With the Streets and their friends Lear was the high-spirited uncle, who jokes and plays and throws shrieking children in the air. At Batsworth Park, by contrast, he was the polite young visitor, interested in politics, engravings and art. At Peppering he was like a beloved cousin, flirting with Fanny and Eliza, running races with Robert, charming the older generation with his interest in the farm, the village and their natural history pursuits. He amused the family with poems like ‘Peppering Roads’, a sharp picture of his struggle to see them on a winter holiday, his coach jolting on the steep rutted roads:
The coachman who opened the door
Found us tangled so very topturvy –
We rolled out in a bundle, – all four.
And then we were so whisped together,
Legs – dresses – caps – arms – blacks and whites
That some minutes elapsed before ever
They put us completely to rights! –
Nonsense is almost here.

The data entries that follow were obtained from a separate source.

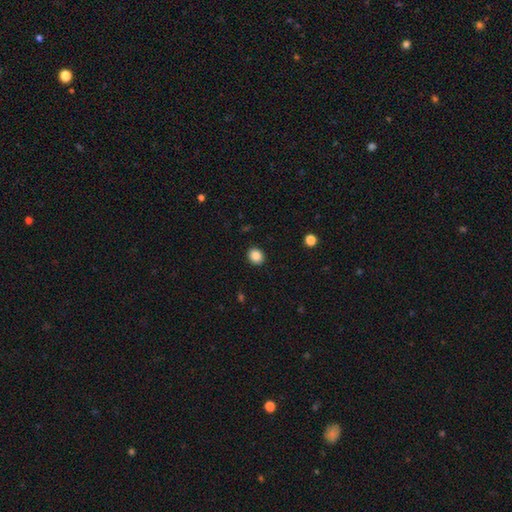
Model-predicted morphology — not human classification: Q: Smooth or featured?
A: smooth (87%); runner-up: star or artifact (9%)
Q: How rounded?
A: round (69%); runner-up: in between (30%)
Q: Merging?
A: none (91%); runner-up: minor disturbance (6%)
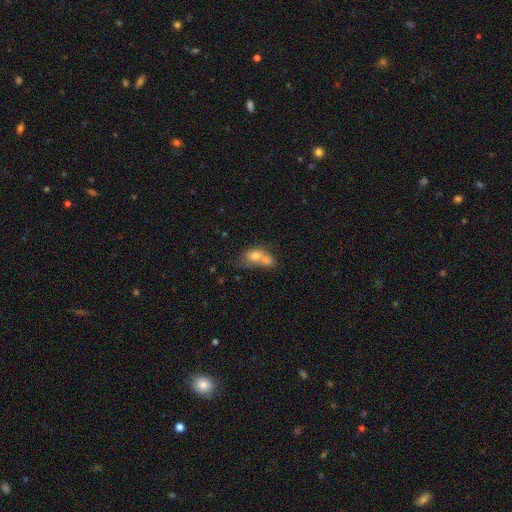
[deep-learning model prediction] Smooth or featured: smooth — 71% (featured or disk — 20%)
How rounded: in between — 65% (round — 32%)
Merging: merger — 74% (none — 15%)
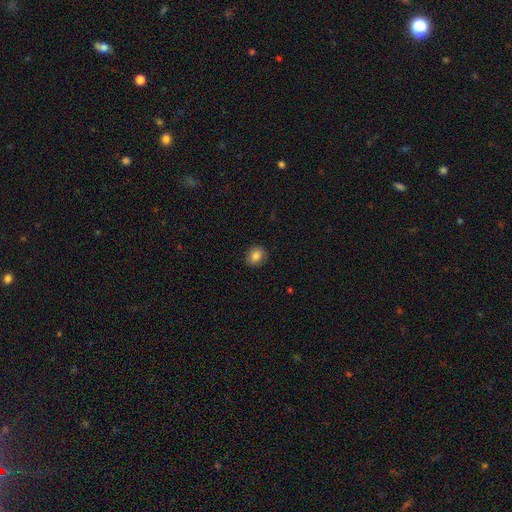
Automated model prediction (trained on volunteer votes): Smooth or featured? Predicted: smooth (p=0.83). How rounded? Predicted: round (p=0.70). Merging? Predicted: none (p=0.86).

He wrote too, of slithering in the melting ice and claggy chalk of the lane:
Oh the Peppering roads! Sure ’tis fit there
Should be some requital at last
So the inmates you find, when you get there
Amply pay you for all you have passed.
They did repay him. The Drewitts’ concerns became his; he composed a sad poem when their King Charles spaniel Ruby was shot by accident, with a little watercolour that they kept carefully among their letters. He wrote about the turkeys attacking gulls in the garden – to the tune, he said, of the song ‘Shades of Evening’ – catching the household chaos:
Down rushed Fanny and Eliza; –
Screams and squawks and yowlings shrill, –
Gulls and turkeys with their cries a-
round them echoed oer the hill: –
At Peppering Lear was allowed to play the fool, ‘3 parts crazy – & wholly affectionate’. At seventeen he was a bundle of mobility, physically and mentally restless. But sometimes when he was leaving Sussex he stopped and looked back. In a verse letter to Eliza, sending some magazines from London, he described watching her set off home from the ridge of Bury Hill. He
missed the Drewitts when he was away, especially Fanny. In another poem he wrote of the view from the same ridge at sunset ‘on a calm summer’s eve’. In times of grief, he wondered,
Will not memory turn to some thrice hallowed spot,
That shines out like a star among years that are past?
Some dream that will wake in a desolate heart,
Every chord into music that long has been hushed.
Mournful echo! – soon still – for it tolls with a smart,
That the joys which first woke it, are long ago crushed.
He was borrowing phrases from ‘Troubadour’ by Laetitia Landon, the massively popular ‘L.E.L.’, who described the singer’s burial in ‘a thrice hallowed spot’, but the sentiment that he often mocked is serious here.
The following September he wrote to Fanny begging for a letter – he had heard nothing from the Drewitts for two months – putting her silence down to the work of ‘that wretched little fat Person, who has lately made so much confusion in Sussex’, adding a drawing of a plump Cupid with bow and arrow and an ironic PS: ‘Of course you have heard of my marriage.’ That year Fanny married George Coombe, a local landowner. (For her wedding Lear wrote a comic poem about the cracked church bell.) She moved from Peppering to another romantic house, Calceto, in the marshy valley of the Arun, where Queen Adelisa had established a priory on the causeway seven hundred years ago. A chapter was over, but the friendship was not lost. Lear remained close to Fanny and to her husband George, a keen bird-watcher and fossil collector. He was godfather to their son Percy, an adopted uncle to their daughter Laura, and he kept in touch with Fanny all her life.